Although it is used by many doctors and patients for legitimate reasons, accidental overdoses from Vicodin and other narcotic pain relievers kill more people than car accidents in 17 states now, according to Dr. Thomas Frieden, director of the Centers for Disease Control and Prevention. Public health and law enforcement officials in the Obama administration also said in a press conference that painkillers are now responsible for more deaths than crack in the 1980s and black tar heroin in the 1970s combined.
Carolyn Alfieri, 41, from New York, suffered from chronic shoulder pain caused by years of playing the violin. When she was 26, she went to see a doctor who prescribed Vicodin. Over the years, she was given progressively more powerful pain relievers. She said she became so addicted that she was taking up to 75 pills a day. She said she eventually lost her teeth because of drug use.

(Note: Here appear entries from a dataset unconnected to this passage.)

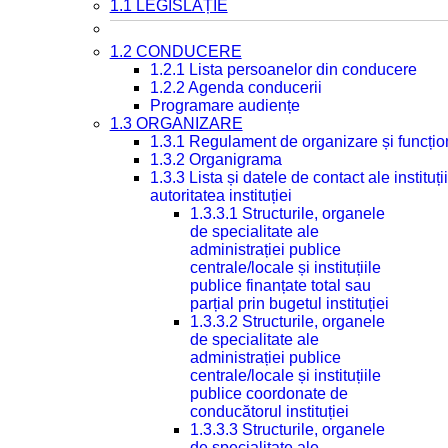
1.1 LEGISLAȚIE
1.2 CONDUCERE
1.2.1 Lista persoanelor din conducere
1.2.2 Agenda conducerii
Programare audiențe
1.3 ORGANIZARE
1.3.1 Regulament de organizare și funcțio
1.3.2 Organigrama
1.3.3 Lista și datele de contact ale instit
autoritatea instituției
1.3.3.1 Structurile, organele
de specialitate ale
administrației publice
centrale/locale și instituțiile
publice finanțate total sau
parțial prin bugetul instituției
1.3.3.2 Structurile, organele
de specialitate ale
administrației publice
centrale/locale și instituțiile
publice coordonate de
conducătorul instituției
1.3.3.3 Structurile, organele
de specialitate ale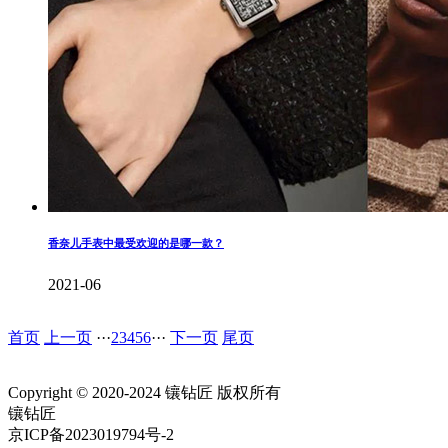
香奈儿手表中最受欢迎的是哪一款？
2021-06
首页
上一页
···
2
3
4
5
6
···
下一页
尾页
Copyright © 2020-2024 镶钻匠 版权所有
镶钻匠
京ICP备2023019794号-2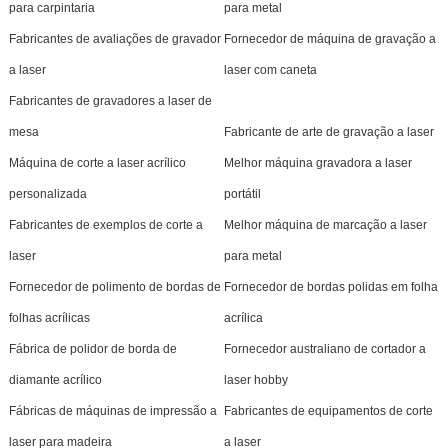
para carpintaria
para metal
Fabricantes de avaliações de gravador
Fornecedor de máquina de gravação a
a laser
laser com caneta
Fabricantes de gravadores a laser de
mesa
Fabricante de arte de gravação a laser
Máquina de corte a laser acrílico
Melhor máquina gravadora a laser
personalizada
portátil
Fabricantes de exemplos de corte a
Melhor máquina de marcação a laser
laser
para metal
Fornecedor de polimento de bordas de
Fornecedor de bordas polidas em folha
folhas acrílicas
acrílica
Fábrica de polidor de borda de
Fornecedor australiano de cortador a
diamante acrílico
laser hobby
Fábricas de máquinas de impressão a
Fabricantes de equipamentos de corte
laser para madeira
a laser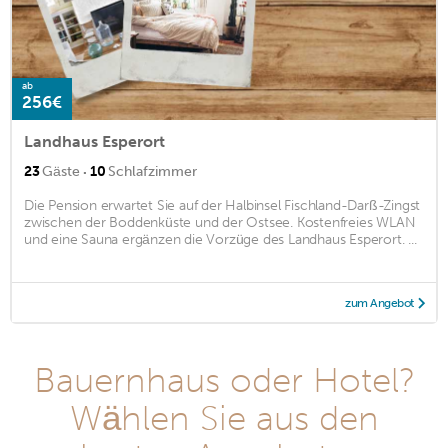
ab
256€
Landhaus Esperort
·
23
Gäste
10
Schlafzimmer
Die Pension erwartet Sie auf der Halbinsel Fischland-Darß-Zingst
zwischen der Boddenküste und der Ostsee. Kostenfreies WLAN
und eine Sauna ergänzen die Vorzüge des Landhaus Esperort. ...
zum Angebot
Bauernhaus oder Hotel?
Wählen Sie aus den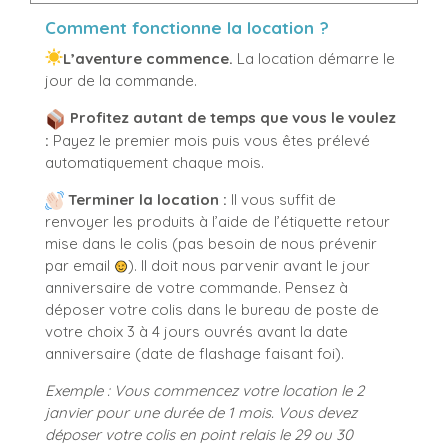
Comment fonctionne la location ?
L’aventure commence.
La location démarre le
jour de la commande.
Profitez autant de temps que vous le voulez
:
Payez le premier mois puis vous êtes prélevé
automatiquement chaque mois.
Terminer la location :
Il vous suffit de
renvoyer les produits à l’aide de l’étiquette retour
mise dans le colis (pas besoin de nous prévenir
par email
). Il doit nous parvenir avant le jour
anniversaire de votre commande. Pensez à
déposer votre colis dans le bureau de poste de
votre choix 3 à 4 jours ouvrés avant la date
anniversaire (date de flashage faisant foi).
Exemple :
Vous commencez votre location le 2
janvier pour une durée de 1 mois.
Vous devez
déposer votre colis en point relais le 29 ou 30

She said she she sold her violins and began forging prescriptions to feed her addiction.
"The progression happened very quickly," said Alferi. "It went from Tylenol with Codeine, to Vicodin, to Percocet, to the Oxycontin."
Gil Kerlikowske, the national drug czar, says the current culture of writing narcotic prescriptions for moderate pain, which began about a decade ago, needs to be changed and doctors need to be retrained.
"In the amount of education and training that doctors get, there was very little time, if any, in medical schools and other places to be devoted to understanding this," he told ABC News.
Many pain specialists say narcotic pain relievers should only be used by patients with terminal illnesses, when addiction is not a concern.